**Цель упражнения:** Продолжите рассуждение о судьбе и поступках из прежних земных жизней, начав сразу после его последнего предложения.

**Исходный текст:**
====

Тому, кто без предубеждения доверится такому познанию, потребуется всего лишь сделать еще один шаг, состоящий в подлинно интимном наблюдении за жизнью, – чтобы в том, что подступает к человеку в качестве составляющих судьбу переживаний определенного опыта увидеть нечто, воздействующее на Я извне подобно тому, как воспоминание действует изнутри, оживляя опыт прошлых переживаний. Так можно развить в себе способность распознавать в составляющих судьбу переживаниях то, как прежний поступок души прокладывает путь к Я, — подобно тому, как в воспоминании опыт более раннего переживания прокладывает путь к представлению, когда к этому побуждает внешняя причина.
Выше в качестве «возможного» было высказано представление о том, что последствия совершенного поступка могут снова затронуть человеческую душу. Однако в пределах одной земной жизни подобная встреча с определенными последствиями содеянного исключена, поскольку текущее воплощение было предопределено для совершения данного поступка, и переживаемый в ходе этой жизни опыт заключается именно в осуществлении самого действия. В этом случае определенные последствия этого поступка могут повлиять на душу не больше, чем способен человек вспомнить о том своем опыте, через переживание которого он все еще проходит. Здесь речь может идти только о переживании последствий поступка, не затрагивающих качеств Я, присущих ему в той жизни, в течение которой человек этот поступок совершает. В этом отношении внимание следует направить только на последствия того или иного поступка, совершенного в другой земной жизни. Поэтому, как только человек ощутит, что какое-то фатальное событие, казалось бы, «постигшее» его, связано с его Я так же, как и то, что возникает «изнутри» самого этого Я, — единственно возможной становится мысль, что в таком роковом событии мы имеем дело с последствиями поступков из прежних земных жизней. Мы видим, что к парадоксальному для обычного сознания предположению, согласно которому составляющие судьбу переживания в течение одной земной жизни связаны с поступками в предыдущих земных жизнях, человека приводит интимное, направляемое мышлением постижение жизни. Также и это представление может раскрыться во всей полноте только на пути сверхчувственного познания, без которого остается лишь силуэтным. Но, порожденное обычным сознанием, это представление подготавливает душу к тому, чтобы она могла созерцать его истинность при подлинно сверхчувственном наблюдении.
Только одна часть моего поступка находится во внешнем мире, другая же — во мне самом. Понять это соотношение между Я и поступком поможет простая аналогия с естественнонаучным фактом. Животные, которые некогда, будучи зрячими, переселились в пещеры Кентукки, из-за жизни в них утратили способность видеть. Пребывание в темноте лишило деятельности их глаза, вследствие чего в них прекратилась физическая и химическая активность, сопровождающая процесс зрения. Поток питательных веществ, который раньше расходовался на эту деятельность, был перенаправлен к другим органам. Сейчас эти животные могут жить лишь в этих пещерах. Своим поступком — переселением — они создали условия своей дальнейшей жизни. Это переселение стало частью их судьбы.

====

(Собранный материал)
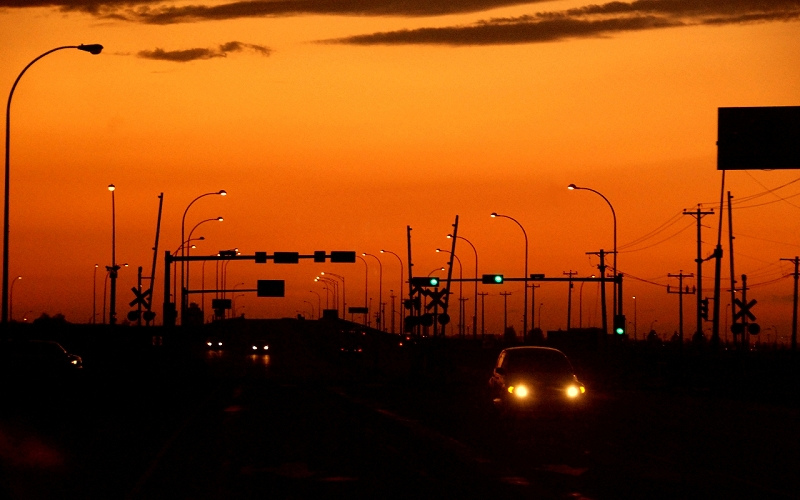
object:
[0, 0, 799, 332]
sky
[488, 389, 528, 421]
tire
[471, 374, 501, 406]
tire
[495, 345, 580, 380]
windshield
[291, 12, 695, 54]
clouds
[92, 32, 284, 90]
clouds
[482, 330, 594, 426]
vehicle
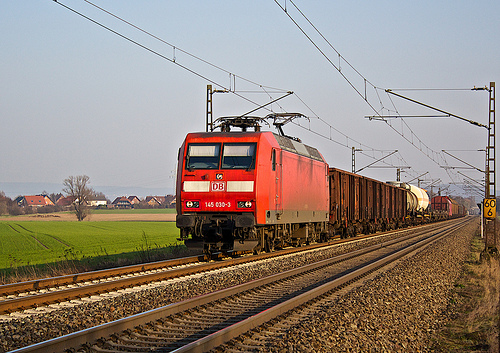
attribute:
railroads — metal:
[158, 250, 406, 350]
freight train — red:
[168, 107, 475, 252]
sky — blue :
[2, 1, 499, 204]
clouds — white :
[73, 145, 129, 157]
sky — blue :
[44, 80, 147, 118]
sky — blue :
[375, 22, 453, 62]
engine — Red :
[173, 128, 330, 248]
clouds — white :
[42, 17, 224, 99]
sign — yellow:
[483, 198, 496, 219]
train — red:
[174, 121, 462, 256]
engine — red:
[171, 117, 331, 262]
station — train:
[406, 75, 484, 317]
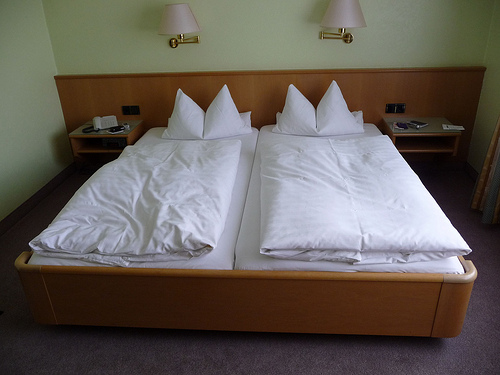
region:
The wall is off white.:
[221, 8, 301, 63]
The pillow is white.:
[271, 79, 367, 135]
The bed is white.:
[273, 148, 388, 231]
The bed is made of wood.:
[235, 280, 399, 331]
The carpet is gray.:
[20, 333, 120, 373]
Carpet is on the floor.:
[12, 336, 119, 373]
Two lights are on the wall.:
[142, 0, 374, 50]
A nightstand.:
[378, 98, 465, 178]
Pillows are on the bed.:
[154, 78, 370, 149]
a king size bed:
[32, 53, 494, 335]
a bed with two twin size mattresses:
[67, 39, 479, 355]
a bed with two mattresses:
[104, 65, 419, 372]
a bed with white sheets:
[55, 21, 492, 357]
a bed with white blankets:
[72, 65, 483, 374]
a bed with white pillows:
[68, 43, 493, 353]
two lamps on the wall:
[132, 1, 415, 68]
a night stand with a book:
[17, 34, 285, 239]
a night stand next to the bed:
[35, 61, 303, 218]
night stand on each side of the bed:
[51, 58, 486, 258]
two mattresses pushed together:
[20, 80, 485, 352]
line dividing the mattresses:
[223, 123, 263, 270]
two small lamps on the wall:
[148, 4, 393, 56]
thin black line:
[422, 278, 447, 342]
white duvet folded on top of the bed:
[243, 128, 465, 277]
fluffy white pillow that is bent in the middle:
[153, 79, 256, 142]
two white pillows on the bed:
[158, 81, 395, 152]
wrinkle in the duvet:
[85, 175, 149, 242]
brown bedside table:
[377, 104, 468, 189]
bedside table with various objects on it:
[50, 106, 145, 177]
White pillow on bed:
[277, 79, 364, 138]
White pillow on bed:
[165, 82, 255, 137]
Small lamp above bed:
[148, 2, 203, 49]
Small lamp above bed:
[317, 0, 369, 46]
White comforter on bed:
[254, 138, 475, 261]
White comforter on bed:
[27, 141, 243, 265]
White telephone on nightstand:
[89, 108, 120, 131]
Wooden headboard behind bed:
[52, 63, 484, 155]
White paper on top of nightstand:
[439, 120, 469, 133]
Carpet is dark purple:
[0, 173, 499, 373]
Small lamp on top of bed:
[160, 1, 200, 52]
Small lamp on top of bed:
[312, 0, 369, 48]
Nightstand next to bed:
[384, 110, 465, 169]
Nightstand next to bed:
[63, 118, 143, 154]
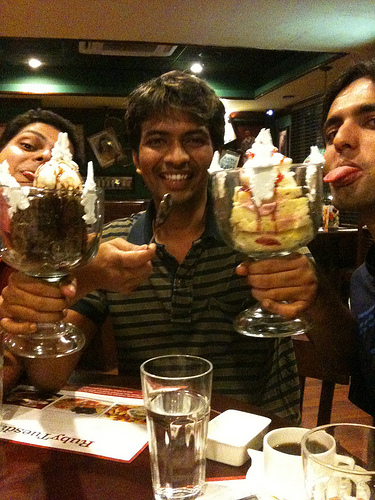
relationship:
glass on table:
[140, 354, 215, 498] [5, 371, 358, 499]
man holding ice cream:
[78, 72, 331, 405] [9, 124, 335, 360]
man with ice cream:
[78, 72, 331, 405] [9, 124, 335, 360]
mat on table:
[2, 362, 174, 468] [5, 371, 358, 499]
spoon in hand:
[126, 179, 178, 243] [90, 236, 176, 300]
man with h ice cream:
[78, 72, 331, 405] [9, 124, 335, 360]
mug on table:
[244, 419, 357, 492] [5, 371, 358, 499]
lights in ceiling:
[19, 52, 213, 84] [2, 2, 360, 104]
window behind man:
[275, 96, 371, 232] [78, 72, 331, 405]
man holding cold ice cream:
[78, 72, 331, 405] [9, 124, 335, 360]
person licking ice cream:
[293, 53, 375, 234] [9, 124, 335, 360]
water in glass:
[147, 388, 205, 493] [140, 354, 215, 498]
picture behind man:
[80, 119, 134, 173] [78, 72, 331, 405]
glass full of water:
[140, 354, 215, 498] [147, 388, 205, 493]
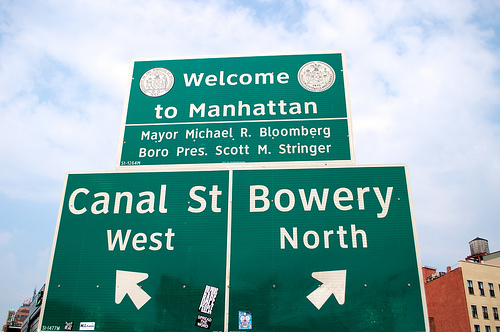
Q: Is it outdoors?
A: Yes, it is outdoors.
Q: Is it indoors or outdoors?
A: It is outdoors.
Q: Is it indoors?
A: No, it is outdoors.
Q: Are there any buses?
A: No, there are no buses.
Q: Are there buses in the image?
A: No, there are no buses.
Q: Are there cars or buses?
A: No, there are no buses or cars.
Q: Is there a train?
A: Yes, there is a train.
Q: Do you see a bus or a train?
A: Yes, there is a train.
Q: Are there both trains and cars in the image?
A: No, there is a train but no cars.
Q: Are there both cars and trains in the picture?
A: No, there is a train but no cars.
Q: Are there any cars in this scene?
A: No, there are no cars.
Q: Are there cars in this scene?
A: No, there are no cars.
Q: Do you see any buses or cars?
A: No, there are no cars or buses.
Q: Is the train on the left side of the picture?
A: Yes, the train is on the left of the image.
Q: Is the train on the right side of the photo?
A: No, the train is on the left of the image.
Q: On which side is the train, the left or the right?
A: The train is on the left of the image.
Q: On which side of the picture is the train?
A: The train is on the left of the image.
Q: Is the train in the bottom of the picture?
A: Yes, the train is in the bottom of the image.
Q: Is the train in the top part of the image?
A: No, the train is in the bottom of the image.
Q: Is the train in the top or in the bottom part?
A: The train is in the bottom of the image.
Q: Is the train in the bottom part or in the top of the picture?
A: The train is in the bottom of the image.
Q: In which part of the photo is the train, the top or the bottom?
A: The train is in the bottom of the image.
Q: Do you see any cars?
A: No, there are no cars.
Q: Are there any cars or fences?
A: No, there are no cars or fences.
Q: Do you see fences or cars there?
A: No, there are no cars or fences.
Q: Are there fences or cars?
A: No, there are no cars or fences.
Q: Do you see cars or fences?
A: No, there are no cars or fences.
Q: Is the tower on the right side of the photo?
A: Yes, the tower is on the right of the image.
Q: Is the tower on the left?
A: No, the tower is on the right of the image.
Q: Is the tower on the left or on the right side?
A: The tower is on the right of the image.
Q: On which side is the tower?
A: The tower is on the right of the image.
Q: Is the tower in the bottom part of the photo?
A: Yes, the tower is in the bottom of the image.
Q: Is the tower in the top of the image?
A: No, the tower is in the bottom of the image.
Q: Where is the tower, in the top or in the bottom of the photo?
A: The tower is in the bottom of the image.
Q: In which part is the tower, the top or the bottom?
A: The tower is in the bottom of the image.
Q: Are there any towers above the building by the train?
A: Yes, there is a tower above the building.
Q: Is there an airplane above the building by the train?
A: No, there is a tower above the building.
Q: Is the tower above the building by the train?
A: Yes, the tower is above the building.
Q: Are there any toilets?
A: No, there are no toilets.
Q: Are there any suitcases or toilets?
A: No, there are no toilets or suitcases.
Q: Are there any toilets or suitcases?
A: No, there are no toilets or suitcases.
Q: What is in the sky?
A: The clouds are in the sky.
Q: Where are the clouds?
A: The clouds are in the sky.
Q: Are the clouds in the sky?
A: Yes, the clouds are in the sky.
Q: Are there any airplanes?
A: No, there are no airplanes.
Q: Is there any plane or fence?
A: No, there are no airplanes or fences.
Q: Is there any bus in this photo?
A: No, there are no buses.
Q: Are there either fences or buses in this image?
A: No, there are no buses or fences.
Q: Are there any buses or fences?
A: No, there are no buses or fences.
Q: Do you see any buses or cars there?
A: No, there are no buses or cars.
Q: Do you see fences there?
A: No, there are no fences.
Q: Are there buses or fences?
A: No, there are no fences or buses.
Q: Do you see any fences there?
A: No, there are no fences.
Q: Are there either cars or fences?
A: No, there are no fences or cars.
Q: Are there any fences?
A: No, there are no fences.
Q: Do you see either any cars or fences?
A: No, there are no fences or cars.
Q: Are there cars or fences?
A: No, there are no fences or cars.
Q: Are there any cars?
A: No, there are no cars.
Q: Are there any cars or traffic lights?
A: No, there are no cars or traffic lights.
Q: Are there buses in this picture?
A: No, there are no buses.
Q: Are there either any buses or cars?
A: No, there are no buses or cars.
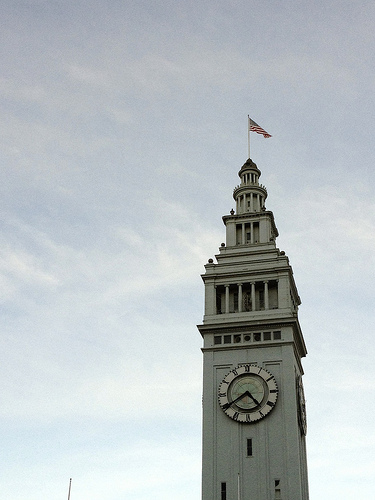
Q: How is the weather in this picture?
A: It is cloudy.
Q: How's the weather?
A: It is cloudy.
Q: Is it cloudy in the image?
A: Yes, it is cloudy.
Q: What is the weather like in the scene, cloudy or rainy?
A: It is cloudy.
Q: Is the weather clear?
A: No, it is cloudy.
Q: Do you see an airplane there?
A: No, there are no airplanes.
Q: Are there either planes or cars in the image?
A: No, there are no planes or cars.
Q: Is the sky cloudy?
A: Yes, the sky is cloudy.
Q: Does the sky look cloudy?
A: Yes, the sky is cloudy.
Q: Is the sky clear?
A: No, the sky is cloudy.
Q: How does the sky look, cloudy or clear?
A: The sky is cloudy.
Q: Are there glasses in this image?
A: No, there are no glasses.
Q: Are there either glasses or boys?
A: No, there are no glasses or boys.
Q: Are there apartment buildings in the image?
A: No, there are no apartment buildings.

====

**Ваш ответ:**
Существо, которое однажды проявило активность, связало себя с результатами совершенных поступков. Так обстоит дело и с человеческим духом: душа смогла наделить его определенными способностями лишь благодаря тому, что была деятельной. И эти способности духа определяются поступками души. Вследствие поступка, совершенного душой, в ней живет исполненная силы предрасположенность совершить другой поступок, являющийся плодом первого, и душа несет в себе это как необходимость, пока такой поступок не будет осуществлен. Можно также сказать, что через совершенное действие в душу впечатывается необходимость реализовать то, что является следствием этого поступка.
Своими поступками человеческий дух действительно предопределяет собственную судьбу, и в новой жизни оказывается связан с тем, что совершал в предыдущей. — Здесь вполне может возникнуть вопрос о том, как такое возможно, если ведь при перевоплощении человеческий дух попадает в совершенно иной мир, нежели тот, который он некогда покинул. В основе этого вопроса лежит представление о цепочке судеб, которое сильно привязано к внешним аспектам жизни. Если бы я переместил поле своей деятельности из Европы в Америку, я тоже оказался бы в совершенно новых условиях, и все же в таком случае эта моя жизнь будет полностью увязана с предшествующей европейской. Если в Европе я стал механиком, моя жизнь в Америке сложится совсем иначе, чем если бы я выучился здесь на банковского служащего. В первом случае я, вероятно, и в Америке буду иметь дело с машинами, во втором же — с банковскими учреждениями. В каждом случае моя прежняя жизнь определяет мои текущие обстоятельства; из всего многообразия окружающего мира она словно притягивает к себе то, что ей сродни. Так и с духовной самостью, которая в новой жизни неизбежно окружает себя тем, с чем связана из предыдущих воплощений.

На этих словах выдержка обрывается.